One night at the farmhouse, Tangy is beaten badly, and Rosie finally has to return there to earn her own money. She comes home covered in blood, babbling that Junior's ghost murdered the man she was with, the same man who beat Tangy. Crow appears and confesses to the murder as revenge for the man having beaten Tangy. He gives her his mother's address and says that if Tangy ever needs something, she should contact her.

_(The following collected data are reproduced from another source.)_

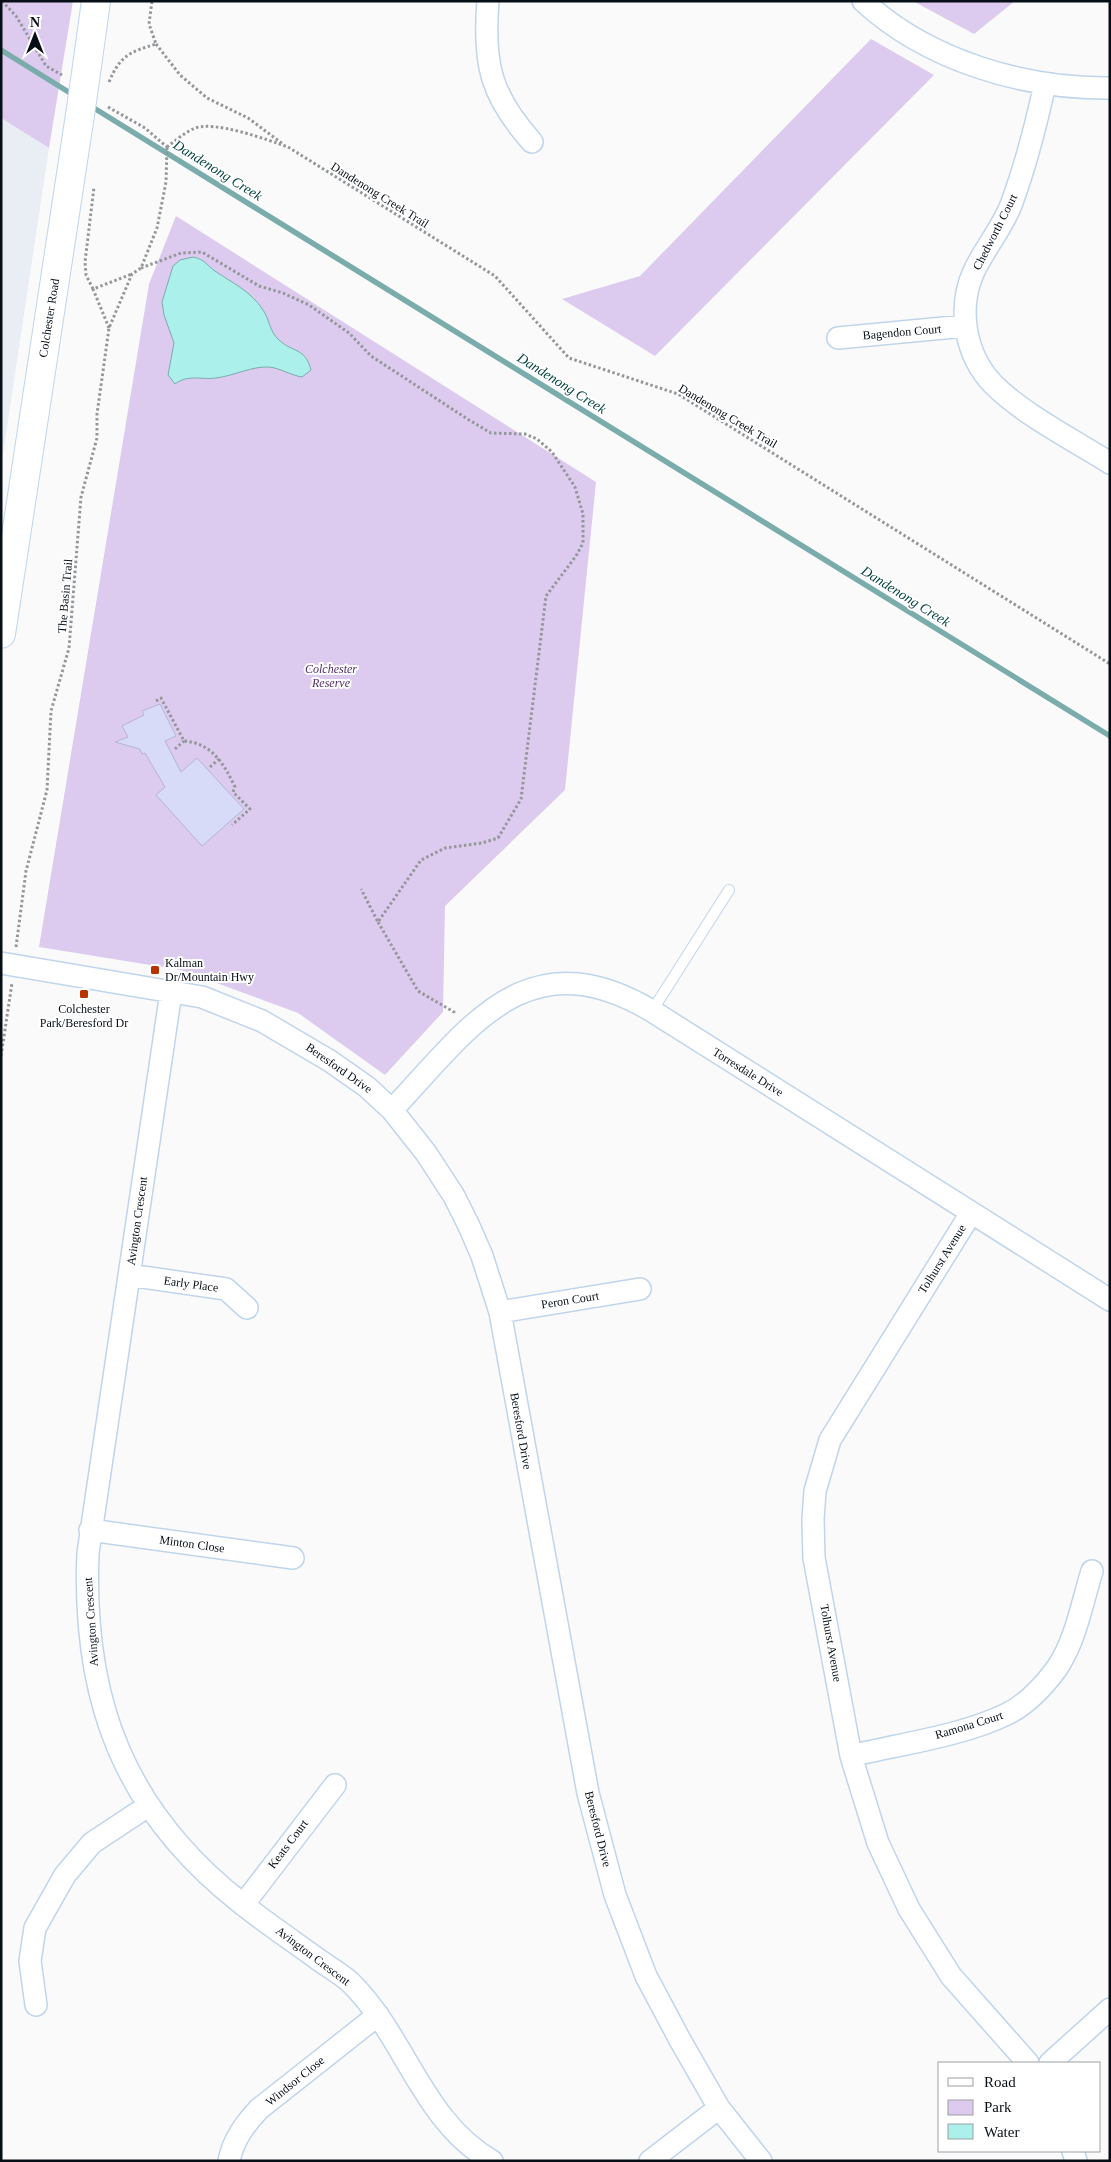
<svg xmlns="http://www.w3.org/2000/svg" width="1111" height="2162" font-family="Georgia,serif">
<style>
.built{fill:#e9eef4}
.green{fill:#ddcbef}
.water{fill:#acf0ec;stroke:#7aacac}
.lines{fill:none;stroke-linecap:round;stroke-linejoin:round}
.stream{stroke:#7aacac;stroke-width:5.5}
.building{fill:#d7dbf8;stroke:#b2b5d2}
.service-casing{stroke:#bfd5ec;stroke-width:12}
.minor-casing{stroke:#bfd5ec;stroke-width:24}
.secondary-casing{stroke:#bfd5ec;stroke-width:30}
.path{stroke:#94979a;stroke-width:3;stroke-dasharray:2.5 2.5;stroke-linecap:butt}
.service{stroke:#fff;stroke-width:10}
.minor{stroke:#fff;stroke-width:21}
.secondary{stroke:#fff;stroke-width:28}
.secondary-bridge-casing{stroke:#bfd5ec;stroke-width:30;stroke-linecap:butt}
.secondary-bridge{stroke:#fff;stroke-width:28}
.poi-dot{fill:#bb3201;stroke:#fff;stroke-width:2}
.labels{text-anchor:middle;stroke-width:4;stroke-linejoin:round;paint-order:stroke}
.street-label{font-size:12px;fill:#070f16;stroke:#fff}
.park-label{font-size:12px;font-style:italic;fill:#503068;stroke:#fff}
.poi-label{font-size:12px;fill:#070f16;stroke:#fff;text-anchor:start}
.water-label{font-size:14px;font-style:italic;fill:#0b4947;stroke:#fff}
</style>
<rect width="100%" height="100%" fill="#fafafa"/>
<path class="built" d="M 1,118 L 49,148 L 1,467 Z"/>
<path class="green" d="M 1,1 L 73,1 L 49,148 L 1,118 Z
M 913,1 L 1015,1 L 974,34 Z
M 871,39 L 934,75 L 655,356 L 562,299 L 640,276 Z
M 176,216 L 596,482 L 565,790 L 445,906 L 443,1012 L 385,1075 L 298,1013 L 181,970 L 39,947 L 149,284 Z"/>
<path class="water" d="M 193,257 C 206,260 205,264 215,271 C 232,283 251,291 263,310 C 270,320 269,331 279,340 C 293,353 305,347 311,370 L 302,377 C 290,375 280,368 269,367 C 252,366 233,376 216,378 C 201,380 188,374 175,384 L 168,375 L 174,343 L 164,315 L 162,302 L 173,266 L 180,260 Z"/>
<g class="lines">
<path class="stream" d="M 1,50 L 75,96
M 89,105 L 1110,736"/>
</g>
<path class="building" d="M 160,704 L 176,736 L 165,741 L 181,772 L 197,758 L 244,809 L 202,846 L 156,795 L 165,787 L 145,753 L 142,754 L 140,749 L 115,742 L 128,737 L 122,726 L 144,715 L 142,711 Z"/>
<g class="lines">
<defs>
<path id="service" d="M 652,1011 L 729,890"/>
<path id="minor" d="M 488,1 C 483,63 490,95 532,142
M 863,1 C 927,60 1023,89 1110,88
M 1045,84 C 1036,125 1026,165 1011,205 C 1002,228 985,248 974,271 C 957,308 965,355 993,384 C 1021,413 1075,441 1110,463
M 838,338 L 965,326
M 1,963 L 202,997 L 262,1021 L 330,1061 L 367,1087 L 392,1110 L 426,1153 L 454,1196 L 469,1226 L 482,1256 L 500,1312 L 588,1793 L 615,1895 L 646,1976 L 680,2040 L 719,2108 L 761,2161
M 171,992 L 88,1553 C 82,1700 124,1811 241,1903 C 266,1923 293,1941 319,1960 C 329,1967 341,1974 350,1982 C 406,2037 422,2121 492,2161
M 392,1110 C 471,1026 527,937 652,1011 L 1110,1300
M 971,1213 L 830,1440 L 815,1491 L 813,1519 L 814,1558 L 851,1756 L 878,1843 L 909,1909 L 951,1976 L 1028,2063
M 129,1275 L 226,1289 L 247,1308
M 500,1312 L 640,1289
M 90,1530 L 293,1558
M 851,1756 C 900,1744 962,1736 1007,1714 C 1026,1705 1045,1685 1057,1668 C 1076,1640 1082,1603 1092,1571
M 243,1905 L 335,1785
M 36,2005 L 30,1961 L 35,1928 L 65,1875 L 92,1843 L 148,1806
M 1050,2063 L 1110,2009
M 1073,2151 L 1076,2161
M 229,2161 C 233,2140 245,2124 259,2109 L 378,2015
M 650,2161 L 719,2108"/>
<path id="secondary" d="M 87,66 L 96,1
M 1,634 L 80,115"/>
</defs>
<use href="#service" class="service-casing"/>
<use href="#minor" class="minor-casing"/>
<use href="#secondary" class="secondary-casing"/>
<path class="path" d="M 2,1 L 16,16 L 46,66 L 62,75
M 156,44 L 180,75 L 207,98 L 248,118 L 283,144
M 109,82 C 120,56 129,52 156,44 L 149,24 L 152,1
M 108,107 L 145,128 L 167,147
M 167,147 C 175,141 184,133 193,129 C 212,119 268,140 288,147 L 495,276 L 569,358 L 678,394 L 1110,664
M 141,268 L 181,253 L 202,252 L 259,286 L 283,293 L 309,305 L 349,333 L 371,356 L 469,420 L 491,433 L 525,434 L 537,439 L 552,452 L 575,487 L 583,514 L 583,543 L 576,556 L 546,596 L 521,799 L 498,838 L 482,843 L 445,848 L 421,860 L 378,922 L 361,889
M 93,289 L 86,275 L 85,262 L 94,187
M 109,328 L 93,289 L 132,274
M 156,701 L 161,698 L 184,741 C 212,743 224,764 235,787 L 233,792 L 250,809 L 232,825
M 175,749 L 184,741
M 210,767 L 219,759
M 378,922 L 418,991 L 454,1012 L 455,1015
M 16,947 L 26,871 L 47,790 L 51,711 L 69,648 L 81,497 L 97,438 L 97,414 L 109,328 L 132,274 L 141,268 L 157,228 L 166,182 L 167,147
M 1,1056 L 12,983"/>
<use href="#service" class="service"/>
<use href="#minor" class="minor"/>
<use href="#secondary" class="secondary"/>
<defs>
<path id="secondary-bridge" d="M 80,115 L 87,66"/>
</defs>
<use href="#secondary-bridge" class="secondary-bridge-casing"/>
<use href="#secondary-bridge" class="secondary-bridge"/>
</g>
<g class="poi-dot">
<rect x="150" y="965" width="10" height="10" rx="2.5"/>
<rect x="79" y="989" width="10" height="10" rx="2.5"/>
</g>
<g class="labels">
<g class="street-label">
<text transform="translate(380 195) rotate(32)" y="4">Dandenong Creek Trail</text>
<text transform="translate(995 232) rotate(-63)" y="4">Chedworth Court</text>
<text transform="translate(49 318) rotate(-81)" y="4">Colchester Road</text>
<text transform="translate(902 332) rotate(-5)" y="4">Bagendon Court</text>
<text transform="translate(728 416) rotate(31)" y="4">Dandenong Creek Trail</text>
<text transform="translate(65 596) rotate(-85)" y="4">The Basin Trail</text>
<text transform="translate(339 1068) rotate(35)" y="4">Beresford Drive</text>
<text transform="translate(748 1072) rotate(32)" y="4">Torresdale Drive</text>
<text transform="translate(137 1221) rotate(-82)" y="4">Avington Crescent</text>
<text transform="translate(942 1259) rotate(-58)" y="4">Tolhurst Avenue</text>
<text transform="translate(191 1284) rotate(8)" y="4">Early Place</text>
<text transform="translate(570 1300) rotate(-9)" y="4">Peron Court</text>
<text transform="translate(521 1431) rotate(80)" y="4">Beresford Drive</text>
<text transform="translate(192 1544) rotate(8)" y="4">Minton Close</text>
<text transform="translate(91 1622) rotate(-94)" y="4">Avington Crescent</text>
<text transform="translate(831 1643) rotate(80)" y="4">Tolhurst Avenue</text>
<text transform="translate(969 1725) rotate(-17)" y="4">Ramona Court</text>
<text transform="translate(598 1829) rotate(76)" y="4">Beresford Drive</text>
<text transform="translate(288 1844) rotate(-53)" y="4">Keats Court</text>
<text transform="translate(313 1956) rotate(37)" y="4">Avington Crescent</text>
<text transform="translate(295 2081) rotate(-39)" y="4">Windsor Close</text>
</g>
<g class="park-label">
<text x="331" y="673">Colchester<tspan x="331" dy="14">Reserve</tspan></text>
</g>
<g class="poi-label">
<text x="165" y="967">Kalman<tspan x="165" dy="14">Dr/Mountain Hwy</tspan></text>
<text x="84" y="1013" text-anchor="middle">Colchester<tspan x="84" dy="14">Park/Beresford Dr</tspan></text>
</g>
<g class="water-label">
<text transform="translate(218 170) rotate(32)" y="5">Dandenong Creek</text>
<text transform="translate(562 383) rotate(32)" y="5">Dandenong Creek</text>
<text transform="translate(906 596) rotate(32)" y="5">Dandenong Creek</text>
</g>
</g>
<rect width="1111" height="2162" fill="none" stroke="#070f16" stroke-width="5"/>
<rect x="938" y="2062" width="162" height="90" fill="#ffffff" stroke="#9c9fa2"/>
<rect x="948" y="2078" width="25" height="8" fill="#ffffff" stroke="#9c9fa2"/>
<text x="984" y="2087" font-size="15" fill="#070f16">Road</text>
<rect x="948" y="2100" width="25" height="15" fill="#ddcbef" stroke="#9c9fa2"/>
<text x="984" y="2112" font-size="15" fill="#070f16">Park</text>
<rect x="948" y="2124" width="25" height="15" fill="#acf0ec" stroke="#9c9fa2"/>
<text x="984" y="2137" font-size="15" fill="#070f16">Water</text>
<g transform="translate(35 35)" stroke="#ffffff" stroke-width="4" paint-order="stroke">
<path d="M0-4L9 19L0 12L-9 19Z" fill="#070f16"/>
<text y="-8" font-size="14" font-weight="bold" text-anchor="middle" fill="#070f16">N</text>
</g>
</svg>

Rosie becomes catatonic and is sent to an institution. Meanwhile, Tangy and the younger children move in with Mushy. Rosie is soon released from the hospital and sent to Mushy's house, as well. While the family argues over what to do with Rosie, Tangy's graduation day arrives. Tarabelle offers to watch Rosie while the others go to the ceremony, but Laura warns that she saw them leave with kerosene and matches.



Mushy and Tangy race to their old house and find it ablaze. Rosie dances outside; Tarabelle has perished in the flames. Rosie says she killed Tarabelle because she had been trying to kill Rosie. With Edna safe with her father and Wallace under the protection of their grandfather, Tangy takes Laura and boards a bus headed far away from Parkersfield.